** start of Extracted entries **
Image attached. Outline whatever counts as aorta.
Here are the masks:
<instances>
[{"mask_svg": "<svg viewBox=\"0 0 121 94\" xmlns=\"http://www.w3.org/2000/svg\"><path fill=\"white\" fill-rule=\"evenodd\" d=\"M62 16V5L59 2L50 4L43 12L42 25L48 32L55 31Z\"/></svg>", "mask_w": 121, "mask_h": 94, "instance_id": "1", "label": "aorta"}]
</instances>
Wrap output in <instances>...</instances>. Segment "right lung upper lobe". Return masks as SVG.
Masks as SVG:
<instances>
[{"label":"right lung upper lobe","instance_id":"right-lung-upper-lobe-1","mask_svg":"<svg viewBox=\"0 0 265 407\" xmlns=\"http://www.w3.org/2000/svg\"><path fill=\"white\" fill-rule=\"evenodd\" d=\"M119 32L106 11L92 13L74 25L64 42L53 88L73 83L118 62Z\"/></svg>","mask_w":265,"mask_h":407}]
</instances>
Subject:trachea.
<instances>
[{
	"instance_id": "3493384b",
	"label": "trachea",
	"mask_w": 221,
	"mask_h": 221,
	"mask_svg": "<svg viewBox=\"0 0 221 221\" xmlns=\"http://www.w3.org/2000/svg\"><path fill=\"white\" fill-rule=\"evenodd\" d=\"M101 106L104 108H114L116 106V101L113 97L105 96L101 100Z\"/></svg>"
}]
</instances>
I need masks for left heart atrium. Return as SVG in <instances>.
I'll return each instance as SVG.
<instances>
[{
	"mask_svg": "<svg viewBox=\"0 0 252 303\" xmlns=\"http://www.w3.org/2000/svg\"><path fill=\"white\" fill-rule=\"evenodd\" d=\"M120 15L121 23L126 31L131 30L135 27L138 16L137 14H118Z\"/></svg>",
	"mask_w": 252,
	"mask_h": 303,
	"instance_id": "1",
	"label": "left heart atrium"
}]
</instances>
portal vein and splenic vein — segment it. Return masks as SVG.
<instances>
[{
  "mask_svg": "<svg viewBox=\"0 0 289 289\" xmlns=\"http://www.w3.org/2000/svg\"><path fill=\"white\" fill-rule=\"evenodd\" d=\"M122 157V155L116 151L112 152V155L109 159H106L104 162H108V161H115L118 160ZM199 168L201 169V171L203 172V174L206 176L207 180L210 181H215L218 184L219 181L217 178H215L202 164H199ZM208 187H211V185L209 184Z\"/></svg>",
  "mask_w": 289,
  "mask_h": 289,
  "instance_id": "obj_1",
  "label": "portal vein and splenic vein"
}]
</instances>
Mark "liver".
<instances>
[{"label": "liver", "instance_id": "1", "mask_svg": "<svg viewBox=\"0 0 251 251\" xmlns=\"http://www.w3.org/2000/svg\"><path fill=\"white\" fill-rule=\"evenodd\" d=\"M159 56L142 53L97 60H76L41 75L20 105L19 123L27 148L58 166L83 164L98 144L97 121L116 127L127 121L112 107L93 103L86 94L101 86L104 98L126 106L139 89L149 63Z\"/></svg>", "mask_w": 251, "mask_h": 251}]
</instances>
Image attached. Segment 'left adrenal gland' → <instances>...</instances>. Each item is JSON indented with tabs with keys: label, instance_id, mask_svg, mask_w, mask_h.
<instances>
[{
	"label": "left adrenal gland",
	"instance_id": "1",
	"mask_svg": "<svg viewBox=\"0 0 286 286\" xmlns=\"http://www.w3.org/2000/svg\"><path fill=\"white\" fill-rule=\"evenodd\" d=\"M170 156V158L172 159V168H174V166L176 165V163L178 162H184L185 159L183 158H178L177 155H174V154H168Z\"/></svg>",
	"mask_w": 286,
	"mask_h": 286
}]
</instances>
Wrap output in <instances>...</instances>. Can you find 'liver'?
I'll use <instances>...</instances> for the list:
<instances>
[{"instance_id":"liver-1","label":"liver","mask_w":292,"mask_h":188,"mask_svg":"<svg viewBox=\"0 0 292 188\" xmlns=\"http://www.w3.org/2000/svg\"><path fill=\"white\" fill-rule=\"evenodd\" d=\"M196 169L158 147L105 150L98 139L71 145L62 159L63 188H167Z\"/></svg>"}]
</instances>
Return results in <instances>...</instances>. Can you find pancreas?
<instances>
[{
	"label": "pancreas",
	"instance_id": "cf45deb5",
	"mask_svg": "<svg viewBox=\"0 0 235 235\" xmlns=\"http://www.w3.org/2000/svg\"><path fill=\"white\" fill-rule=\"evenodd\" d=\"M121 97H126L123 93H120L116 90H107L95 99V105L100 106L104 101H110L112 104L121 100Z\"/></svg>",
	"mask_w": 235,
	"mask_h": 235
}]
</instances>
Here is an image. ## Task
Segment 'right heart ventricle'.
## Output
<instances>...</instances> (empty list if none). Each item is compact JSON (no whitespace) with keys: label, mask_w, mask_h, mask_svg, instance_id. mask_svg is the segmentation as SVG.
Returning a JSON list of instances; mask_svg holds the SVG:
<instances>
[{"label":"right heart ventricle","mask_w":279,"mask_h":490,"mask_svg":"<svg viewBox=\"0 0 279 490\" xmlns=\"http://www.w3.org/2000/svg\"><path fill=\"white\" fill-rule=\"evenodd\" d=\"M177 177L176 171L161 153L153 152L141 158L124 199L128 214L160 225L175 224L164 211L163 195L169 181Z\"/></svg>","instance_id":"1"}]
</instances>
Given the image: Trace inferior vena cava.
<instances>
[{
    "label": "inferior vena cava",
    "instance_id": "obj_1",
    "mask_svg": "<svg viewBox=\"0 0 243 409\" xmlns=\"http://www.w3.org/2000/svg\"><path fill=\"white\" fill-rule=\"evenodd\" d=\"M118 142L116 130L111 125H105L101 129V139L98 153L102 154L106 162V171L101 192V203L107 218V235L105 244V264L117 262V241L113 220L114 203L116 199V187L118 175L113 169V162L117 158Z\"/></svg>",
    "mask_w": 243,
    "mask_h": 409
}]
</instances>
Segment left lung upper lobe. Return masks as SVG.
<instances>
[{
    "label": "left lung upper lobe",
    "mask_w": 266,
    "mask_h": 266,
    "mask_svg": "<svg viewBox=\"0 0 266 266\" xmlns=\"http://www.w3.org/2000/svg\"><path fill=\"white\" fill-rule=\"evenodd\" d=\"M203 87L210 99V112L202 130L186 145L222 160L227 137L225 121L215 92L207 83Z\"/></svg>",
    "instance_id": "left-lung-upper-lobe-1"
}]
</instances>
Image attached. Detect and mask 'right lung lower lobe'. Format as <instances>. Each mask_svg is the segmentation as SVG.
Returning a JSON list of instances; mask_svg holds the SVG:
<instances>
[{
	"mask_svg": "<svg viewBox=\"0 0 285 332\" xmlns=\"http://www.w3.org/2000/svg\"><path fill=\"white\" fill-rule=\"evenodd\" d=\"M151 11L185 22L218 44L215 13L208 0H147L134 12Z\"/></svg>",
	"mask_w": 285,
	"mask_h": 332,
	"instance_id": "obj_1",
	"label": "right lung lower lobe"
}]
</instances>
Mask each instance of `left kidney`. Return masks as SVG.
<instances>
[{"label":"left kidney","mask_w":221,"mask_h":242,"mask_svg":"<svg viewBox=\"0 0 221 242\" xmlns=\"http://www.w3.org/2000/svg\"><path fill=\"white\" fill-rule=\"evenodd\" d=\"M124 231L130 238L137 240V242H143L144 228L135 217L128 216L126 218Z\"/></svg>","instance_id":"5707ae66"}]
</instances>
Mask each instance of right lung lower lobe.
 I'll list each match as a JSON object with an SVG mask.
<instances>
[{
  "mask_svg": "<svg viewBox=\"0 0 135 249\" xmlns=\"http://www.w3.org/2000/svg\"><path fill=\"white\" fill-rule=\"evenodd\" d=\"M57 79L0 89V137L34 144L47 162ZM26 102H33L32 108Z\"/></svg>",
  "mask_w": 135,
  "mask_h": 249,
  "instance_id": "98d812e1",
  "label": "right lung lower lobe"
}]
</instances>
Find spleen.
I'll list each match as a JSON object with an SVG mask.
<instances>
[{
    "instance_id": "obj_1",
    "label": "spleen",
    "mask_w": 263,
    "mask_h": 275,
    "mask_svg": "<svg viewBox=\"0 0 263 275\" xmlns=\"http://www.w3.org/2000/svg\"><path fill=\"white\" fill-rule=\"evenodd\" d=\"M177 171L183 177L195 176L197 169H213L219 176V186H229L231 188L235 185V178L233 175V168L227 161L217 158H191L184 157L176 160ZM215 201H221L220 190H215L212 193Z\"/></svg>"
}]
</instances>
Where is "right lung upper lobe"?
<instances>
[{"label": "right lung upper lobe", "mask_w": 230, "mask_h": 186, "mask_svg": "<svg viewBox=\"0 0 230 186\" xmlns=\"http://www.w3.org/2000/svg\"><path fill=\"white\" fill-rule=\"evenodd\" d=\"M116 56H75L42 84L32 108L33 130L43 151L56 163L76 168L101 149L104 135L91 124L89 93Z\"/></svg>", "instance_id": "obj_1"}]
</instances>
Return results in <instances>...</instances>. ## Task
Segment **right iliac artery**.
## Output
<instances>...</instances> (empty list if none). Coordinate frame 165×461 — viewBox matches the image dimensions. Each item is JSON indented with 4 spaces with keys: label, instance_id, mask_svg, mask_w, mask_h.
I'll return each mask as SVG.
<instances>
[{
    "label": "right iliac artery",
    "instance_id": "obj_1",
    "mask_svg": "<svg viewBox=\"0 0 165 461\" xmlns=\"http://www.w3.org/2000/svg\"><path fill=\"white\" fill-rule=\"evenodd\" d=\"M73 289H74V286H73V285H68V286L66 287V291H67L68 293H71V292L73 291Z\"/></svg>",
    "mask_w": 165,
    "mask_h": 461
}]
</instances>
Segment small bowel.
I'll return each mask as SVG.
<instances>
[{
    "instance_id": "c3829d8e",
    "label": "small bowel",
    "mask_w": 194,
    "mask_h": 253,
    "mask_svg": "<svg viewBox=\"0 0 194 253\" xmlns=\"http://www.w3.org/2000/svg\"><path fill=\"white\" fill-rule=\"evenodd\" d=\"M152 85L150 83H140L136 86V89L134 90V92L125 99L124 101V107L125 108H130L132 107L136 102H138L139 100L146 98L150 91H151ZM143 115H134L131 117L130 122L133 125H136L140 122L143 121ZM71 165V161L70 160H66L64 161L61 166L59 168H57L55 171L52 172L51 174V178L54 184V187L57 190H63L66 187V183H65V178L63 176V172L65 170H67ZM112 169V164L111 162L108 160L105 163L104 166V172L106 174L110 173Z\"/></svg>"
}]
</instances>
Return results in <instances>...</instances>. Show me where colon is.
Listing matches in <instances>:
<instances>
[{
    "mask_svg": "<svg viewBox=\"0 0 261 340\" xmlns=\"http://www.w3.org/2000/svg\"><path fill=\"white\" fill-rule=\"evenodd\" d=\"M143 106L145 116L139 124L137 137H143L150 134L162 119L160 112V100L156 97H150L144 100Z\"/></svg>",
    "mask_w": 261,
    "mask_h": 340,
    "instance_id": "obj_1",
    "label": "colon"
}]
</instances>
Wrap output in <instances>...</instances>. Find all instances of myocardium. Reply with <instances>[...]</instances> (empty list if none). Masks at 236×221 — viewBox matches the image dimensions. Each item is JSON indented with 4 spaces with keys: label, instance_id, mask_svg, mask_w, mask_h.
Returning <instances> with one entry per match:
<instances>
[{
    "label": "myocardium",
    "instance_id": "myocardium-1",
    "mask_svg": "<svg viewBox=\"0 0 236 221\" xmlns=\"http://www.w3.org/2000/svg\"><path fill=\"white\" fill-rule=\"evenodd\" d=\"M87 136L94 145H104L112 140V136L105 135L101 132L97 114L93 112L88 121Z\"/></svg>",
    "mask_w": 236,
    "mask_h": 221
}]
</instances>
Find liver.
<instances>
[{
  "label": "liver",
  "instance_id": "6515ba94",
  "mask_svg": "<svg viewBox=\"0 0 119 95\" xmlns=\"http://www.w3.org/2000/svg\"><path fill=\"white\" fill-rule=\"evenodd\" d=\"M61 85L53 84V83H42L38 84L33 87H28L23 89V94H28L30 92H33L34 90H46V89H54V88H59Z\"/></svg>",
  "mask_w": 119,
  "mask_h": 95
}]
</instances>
** end of Extracted entries **
### Aim
Return each line of the material above that contains the string "vena". Treat uppercase and lowercase letters as distinct when matching.

### Written answer
Given the image: Trace inferior vena cava.
    "label": "inferior vena cava",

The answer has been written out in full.